═══ Testo riportato ═══
Google nel corso degli anni ha sviluppato differenti tecnologie che sono diventate con il tempo piattaforme open source popolari ampiamente utilizzate. Attualmente l’azienda di Mountain View sta portando sul mercato, come offerte del proprio Google Cloud Platform, una vasta gamma di servizi per i big data.
Recentemente Info Q ha intervistato a tal riguardo William Vambenepe, lead product manager per i servizi big data in Google. Abbiamo scelto di riproporre questa intervista per comprendere in quale direzione si stia muovendo Google rispetto ai suoi servizi big data e come il modello a consumo rappresenti il futuro di BigG.
Google mette a disposizione i servizi big data all’esterno
La prima domanda posta al product manager di Google riguarda il servizio Bigtable, ossia il database di Google sviluppato per la gestione dei big data in grado di supportare carichi di lavoro a livello di petabyte facilmente scalabile. Google ha reso disponibile all’esterno il suo servizio proprio quest’anno con il nome di Google Cloud Bigtable. Info Q ha chiesto al product manager dell’azienda americana quanto questo servizio sia cambiato nel corso degli ultimi anni.
═══ Materiale fornito ═══
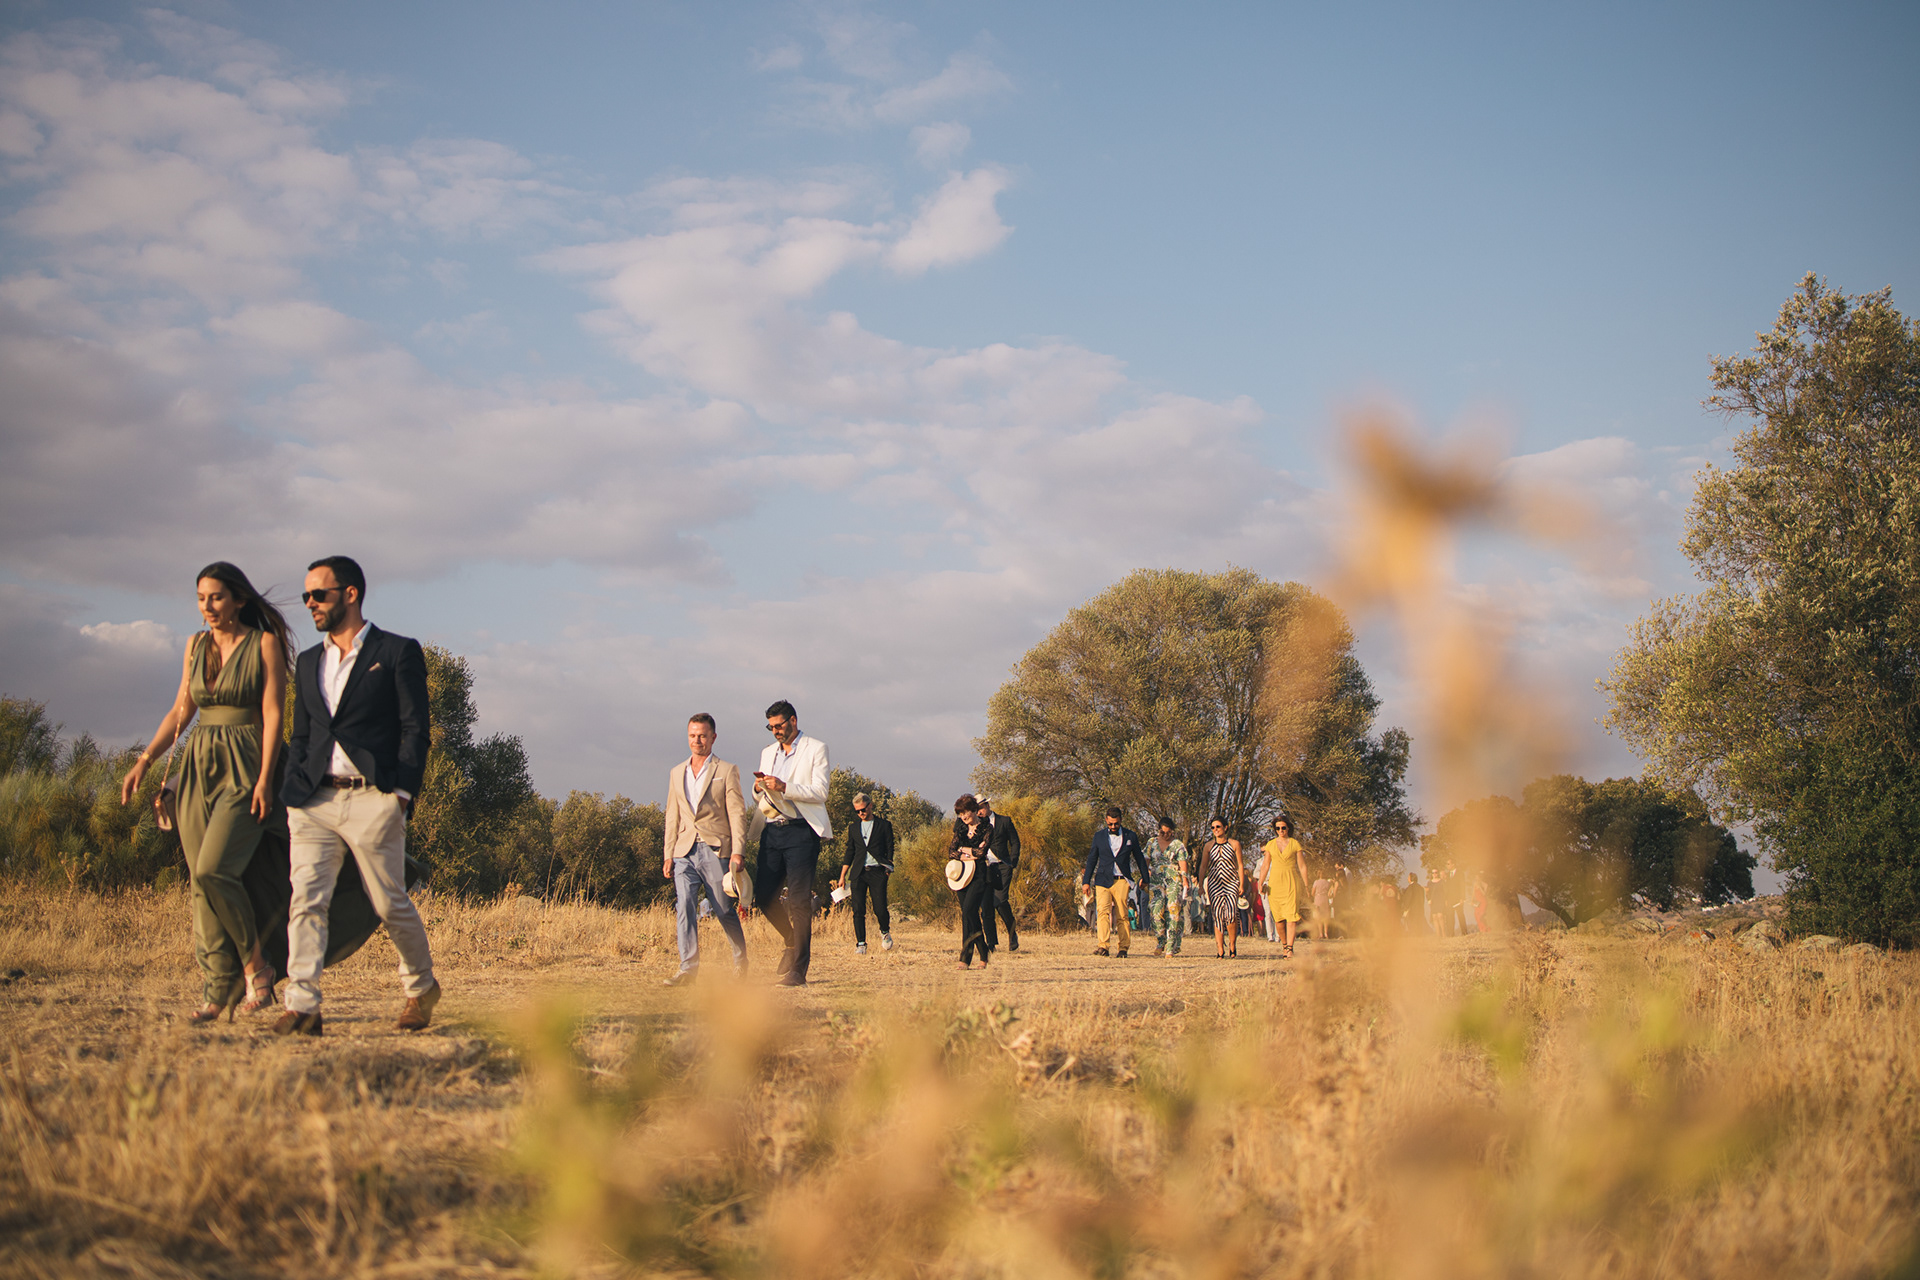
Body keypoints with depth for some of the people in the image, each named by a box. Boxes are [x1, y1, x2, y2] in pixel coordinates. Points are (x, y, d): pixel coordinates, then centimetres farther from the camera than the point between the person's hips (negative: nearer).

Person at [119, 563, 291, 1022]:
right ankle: (219, 992, 4)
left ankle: (255, 965, -2)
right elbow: (180, 711, 17)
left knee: (213, 870, -20)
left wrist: (265, 778, -16)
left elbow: (273, 714, -8)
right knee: (203, 882, 0)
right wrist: (144, 760, 9)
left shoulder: (265, 644, -3)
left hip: (245, 768, -6)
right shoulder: (196, 646, 13)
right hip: (199, 767, 6)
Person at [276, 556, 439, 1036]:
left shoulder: (398, 653, 2)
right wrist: (292, 796, 9)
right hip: (314, 801, 5)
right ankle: (302, 1007, -11)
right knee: (305, 901, -9)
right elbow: (300, 737, 21)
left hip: (372, 800, -5)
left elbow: (415, 729, -2)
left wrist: (401, 792, -10)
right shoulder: (309, 662, 19)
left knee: (390, 905, 3)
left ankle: (421, 987, 25)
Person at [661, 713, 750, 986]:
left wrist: (737, 852, -12)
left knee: (725, 911, 3)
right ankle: (689, 967, -12)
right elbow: (673, 817, 19)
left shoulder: (727, 771, 2)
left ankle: (741, 961, 21)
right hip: (685, 851, 4)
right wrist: (668, 855, 12)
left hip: (715, 850, -4)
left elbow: (737, 814, -3)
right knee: (684, 907, -11)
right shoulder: (676, 773, 16)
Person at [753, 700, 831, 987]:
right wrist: (760, 788, 0)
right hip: (773, 830, 6)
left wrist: (783, 787, -19)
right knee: (764, 895, 2)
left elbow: (820, 793, -9)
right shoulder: (768, 753, 20)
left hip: (802, 831, -6)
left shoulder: (816, 749, 0)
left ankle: (796, 970, -6)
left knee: (799, 901, -8)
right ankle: (794, 939, 27)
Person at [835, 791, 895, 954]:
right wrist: (842, 876, 12)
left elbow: (890, 849, 6)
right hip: (858, 873, 3)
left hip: (878, 872, -3)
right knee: (858, 910, -7)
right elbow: (849, 853, 18)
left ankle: (885, 931, 21)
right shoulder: (853, 828, 17)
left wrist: (889, 867, -7)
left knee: (880, 909, -8)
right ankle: (860, 944, -2)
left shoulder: (884, 825, 8)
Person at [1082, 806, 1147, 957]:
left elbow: (1140, 859, 15)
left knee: (1121, 916, -3)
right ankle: (1103, 947, -23)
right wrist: (1086, 881, 10)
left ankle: (1122, 949, 5)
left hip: (1121, 881, 0)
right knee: (1103, 912, -15)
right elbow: (1091, 859, 14)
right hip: (1102, 881, 0)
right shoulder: (1099, 836, 9)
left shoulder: (1131, 836, 7)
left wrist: (1145, 880, 16)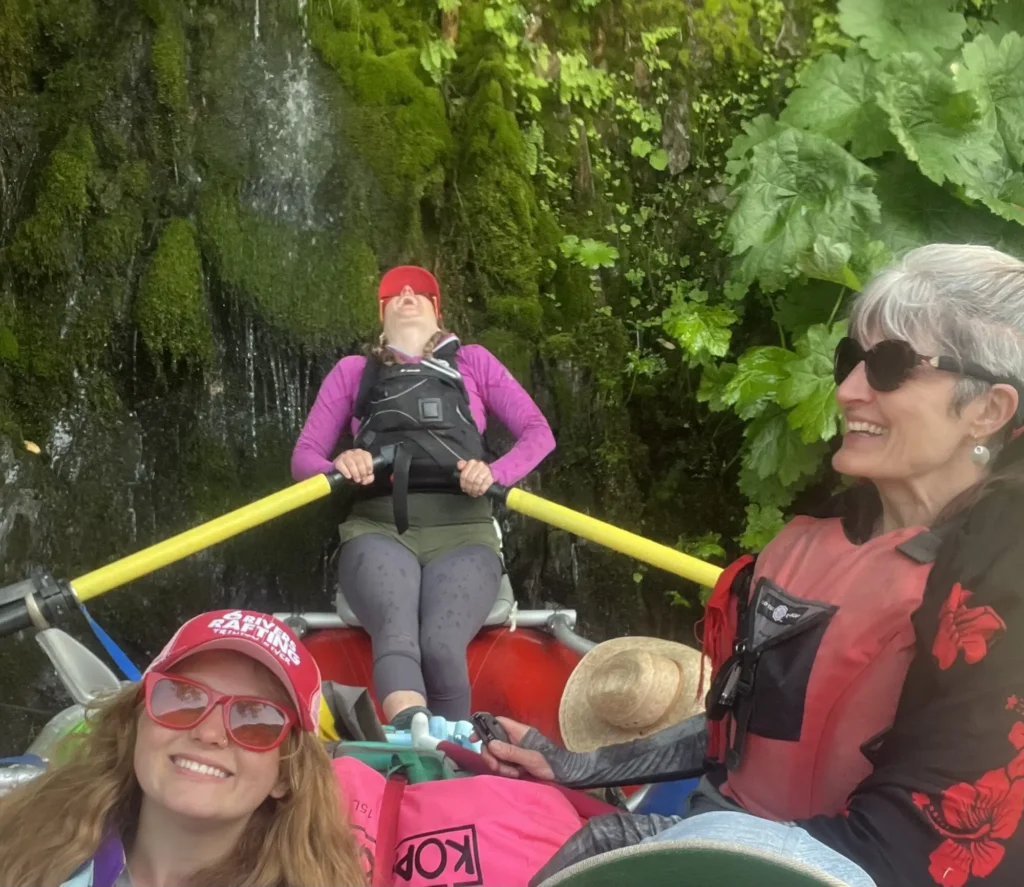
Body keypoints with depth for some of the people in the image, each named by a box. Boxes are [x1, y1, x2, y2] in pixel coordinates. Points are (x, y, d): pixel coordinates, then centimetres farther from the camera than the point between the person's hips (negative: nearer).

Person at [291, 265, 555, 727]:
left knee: (441, 646, -33)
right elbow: (304, 456, 17)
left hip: (460, 532, 1)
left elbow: (538, 432, 13)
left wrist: (494, 472, -10)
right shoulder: (353, 370, 28)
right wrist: (338, 465, -9)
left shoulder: (472, 361, 26)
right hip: (378, 528, -1)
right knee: (397, 632, -35)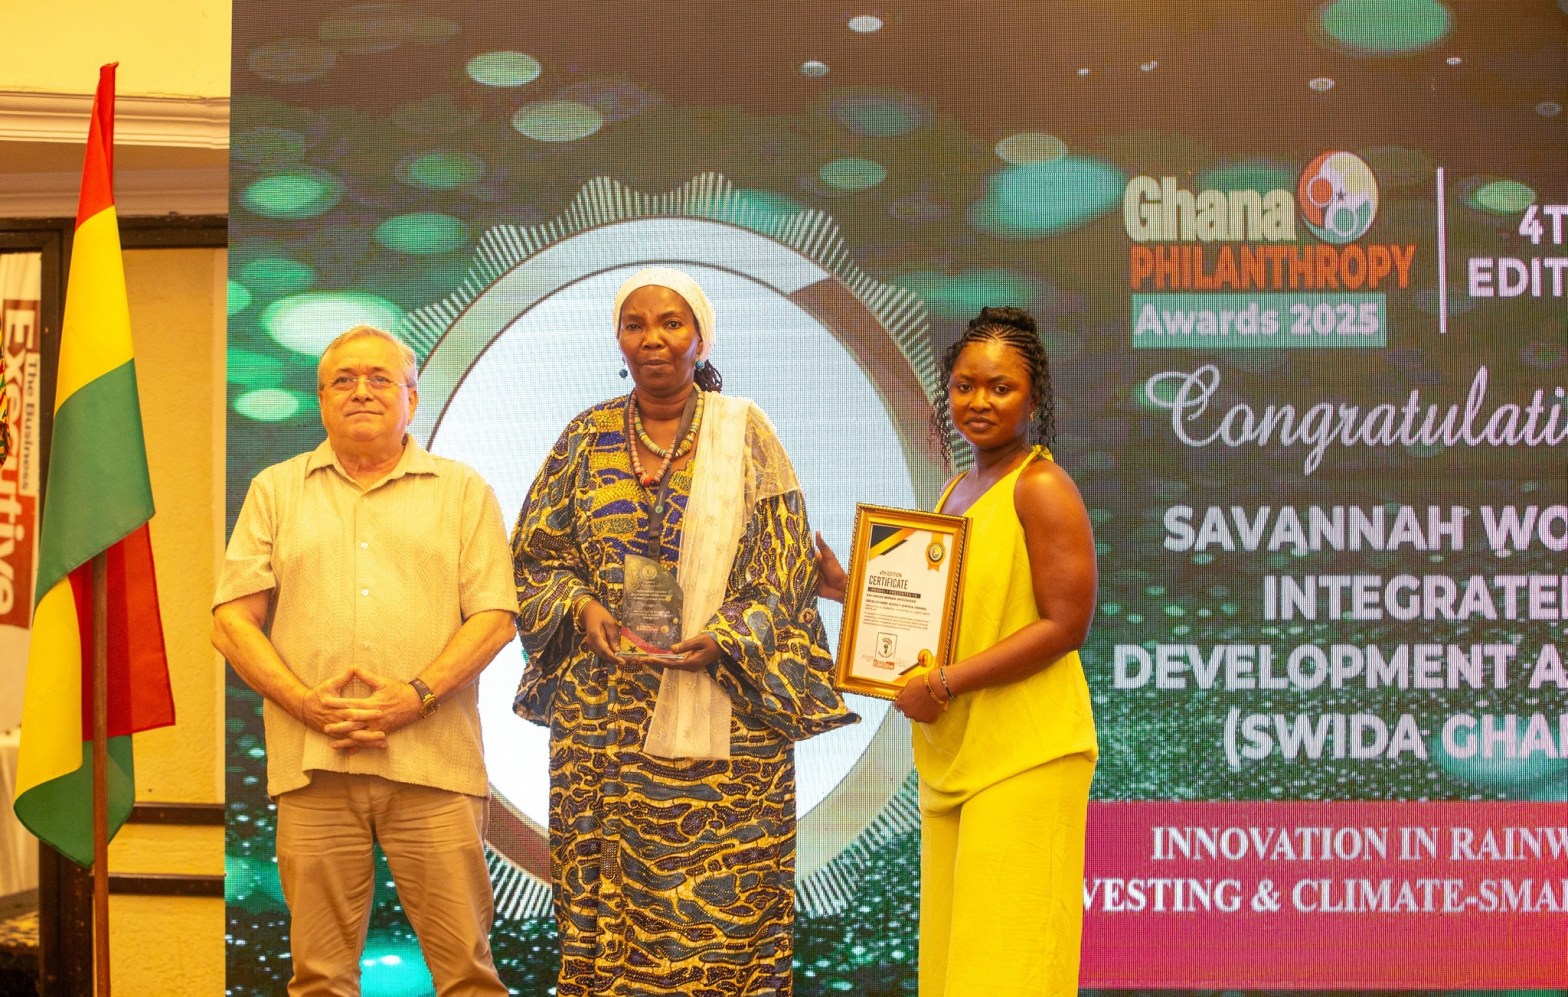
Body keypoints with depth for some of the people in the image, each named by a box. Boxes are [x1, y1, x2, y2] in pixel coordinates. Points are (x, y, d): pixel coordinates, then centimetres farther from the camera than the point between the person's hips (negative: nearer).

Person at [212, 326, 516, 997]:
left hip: (434, 764, -1)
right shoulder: (276, 490, 15)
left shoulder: (462, 490, 12)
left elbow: (494, 617, 3)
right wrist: (305, 701, -8)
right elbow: (232, 621, 8)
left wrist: (416, 695, -11)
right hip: (312, 765, 1)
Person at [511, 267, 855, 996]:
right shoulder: (588, 438, 10)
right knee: (607, 890, 0)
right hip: (604, 711, 2)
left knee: (721, 899, -5)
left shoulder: (744, 434, 4)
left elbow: (786, 567, 0)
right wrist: (581, 608, -9)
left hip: (722, 712, -2)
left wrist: (722, 639, -15)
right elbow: (536, 555, 11)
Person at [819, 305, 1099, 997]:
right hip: (951, 756, 8)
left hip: (1025, 757, -8)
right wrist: (848, 589, 12)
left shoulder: (1041, 488, -9)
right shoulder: (957, 492, 17)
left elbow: (1066, 625, -16)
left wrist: (945, 684, -16)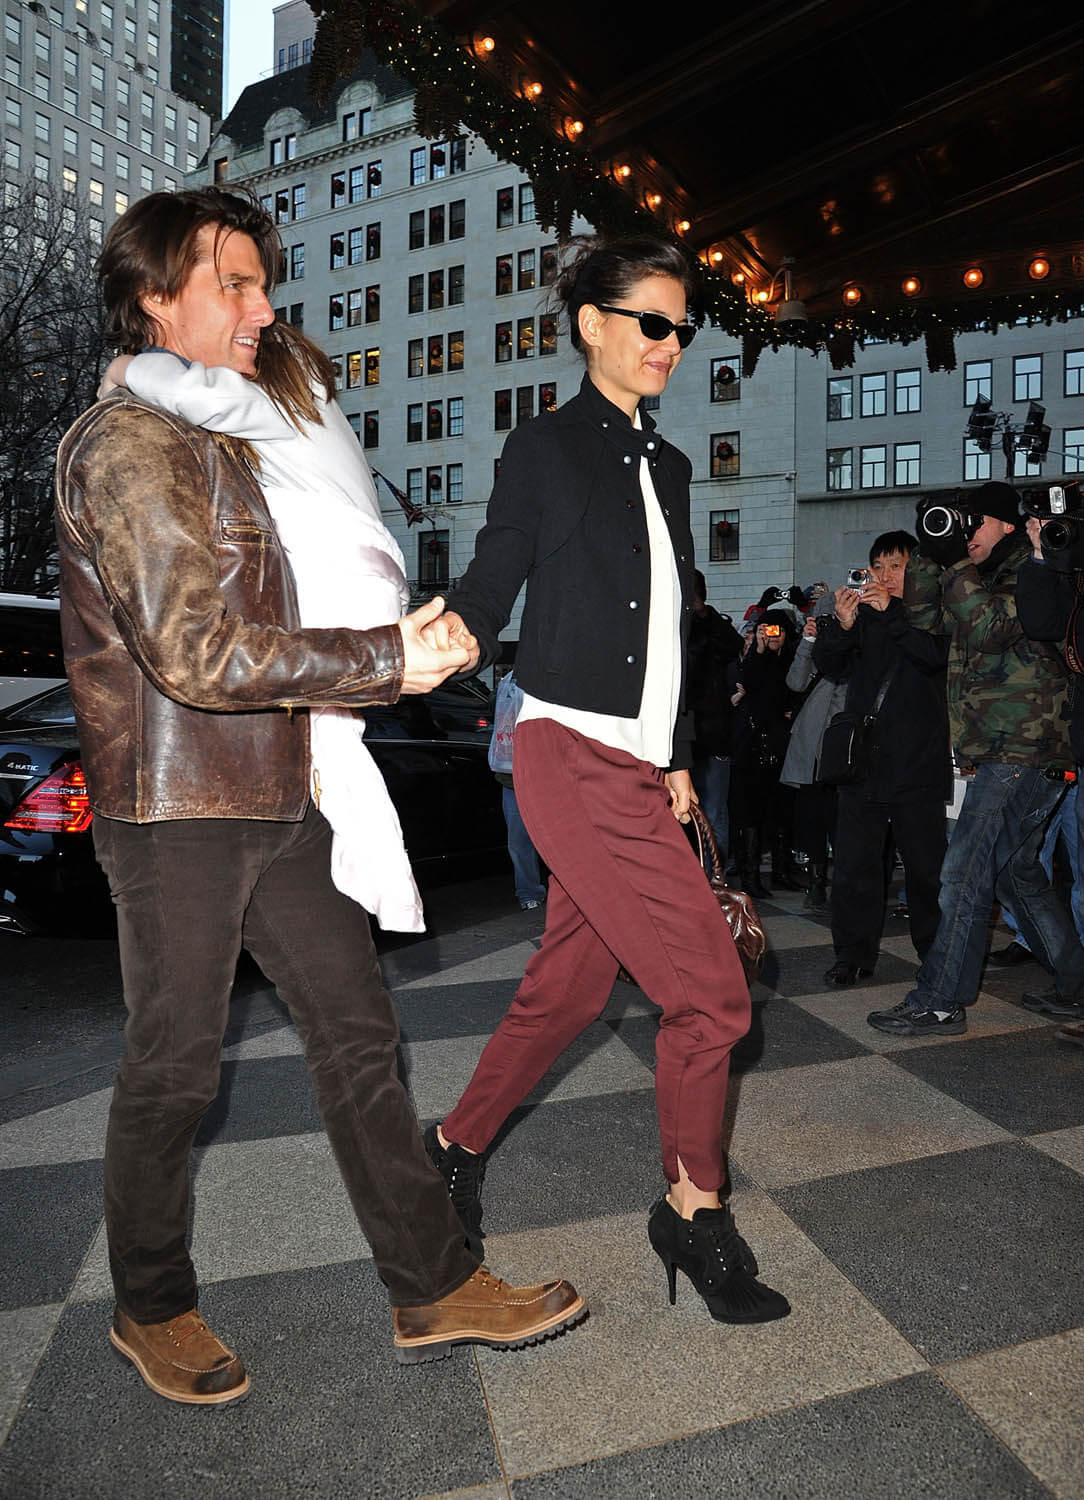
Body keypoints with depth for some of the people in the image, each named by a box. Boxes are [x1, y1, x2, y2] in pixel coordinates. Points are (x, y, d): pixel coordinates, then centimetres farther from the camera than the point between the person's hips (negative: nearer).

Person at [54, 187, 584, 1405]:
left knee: (357, 1037, 8)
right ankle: (151, 1311, 29)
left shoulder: (225, 441, 19)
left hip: (277, 802, 9)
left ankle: (435, 1289, 20)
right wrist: (389, 660, -18)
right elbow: (198, 651, -22)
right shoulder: (131, 443, -11)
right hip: (176, 812, -8)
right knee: (173, 1071, 6)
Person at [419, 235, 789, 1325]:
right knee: (710, 991, -7)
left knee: (568, 987, 13)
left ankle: (456, 1147, 34)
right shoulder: (548, 448, -2)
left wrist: (678, 757, 20)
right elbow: (493, 580, -6)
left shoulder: (666, 464, 19)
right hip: (574, 757, -7)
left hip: (636, 766, 8)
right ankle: (694, 1212, 14)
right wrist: (453, 632, -30)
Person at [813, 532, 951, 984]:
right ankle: (853, 954, 11)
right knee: (854, 865, 2)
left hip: (918, 762, -2)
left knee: (926, 866, 3)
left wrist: (892, 612, -22)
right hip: (863, 759, 3)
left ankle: (936, 953, 17)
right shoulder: (862, 615, 13)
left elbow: (935, 655, -14)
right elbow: (829, 666, 3)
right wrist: (841, 625, -16)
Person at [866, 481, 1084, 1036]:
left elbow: (990, 629, -25)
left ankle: (938, 1003, -6)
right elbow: (925, 614, 17)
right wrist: (930, 552, 5)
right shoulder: (982, 577, 18)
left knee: (965, 875, -11)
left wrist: (955, 563, -20)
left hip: (1021, 754, -10)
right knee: (1016, 872, 17)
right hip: (1003, 754, 10)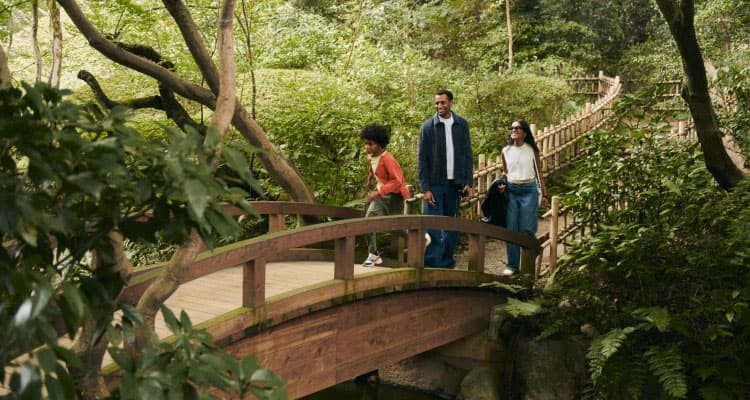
═══
> [Domande]
[1] Rispondi a queste domande sul testo dedicato ai servizi big data di Google.
(a) Chi ha intervistato William Vambenepe?
(b) Quale ruolo ricopre William Vambenepe in Google?
(c) Con quale nome Google ha reso disponibile all'esterno il servizio Bigtable?
[2] Prosegui il testo sui servizi big data di Google dopo la sua ultima frase.
Il materiale non ha alcun ruolo in questo lavoro.

> [Risposte per quesito]
[1]
(a) Info Q.
(b) È lead product manager per i servizi big data.
(c) Google Cloud Bigtable.

[2]
Vambenepe ha affermato che il database per i big data ha subito continue evoluzioni nel corso della sua storia, guidato dalle esigenze sempre crescenti dei vari applicativi Google. Ad oggi, Bigtable è completamente diverso dal servizio sviluppato per la prima volta nel 2004, ad esempio tantissimo lavoro è stato fatto per portare la latenza al novantanovesimo percentile, requisito fondamentale da quando Google ha iniziato a servire traffico fuori dal database.
Ma Bigtable non è l’unico servizio reso disponibile all’esterno. Altri stanno per essere proposti sul mercato dei big data con pacchetti on demand. A tal riguardo il product manager afferma che Google è consapevole di come molti strumenti interni possano essere estremamente utili anche all’esterno. Un esempio è BigQuery che espone Dremel come un servizio e consente agli utenti di analizzare enormi set di dati, dell’ordine dei petabyte, con query SQL eseguite in pochissimi secondi e senza la necessità di gestire un cluster da parte del cliente.
Altro esempio è Cloud Datastore che attualmente si basa su MegaStore e consente di gestire un database transazionale NoSQL. Ma ci sono anche altri strumenti interni utilizzati nei servizi Google per i clienti. Ad esempio Cloud DataFlow utilizza FlumeJava per l’elaborazione bach e Millwheel per l’elaborazione in streaming.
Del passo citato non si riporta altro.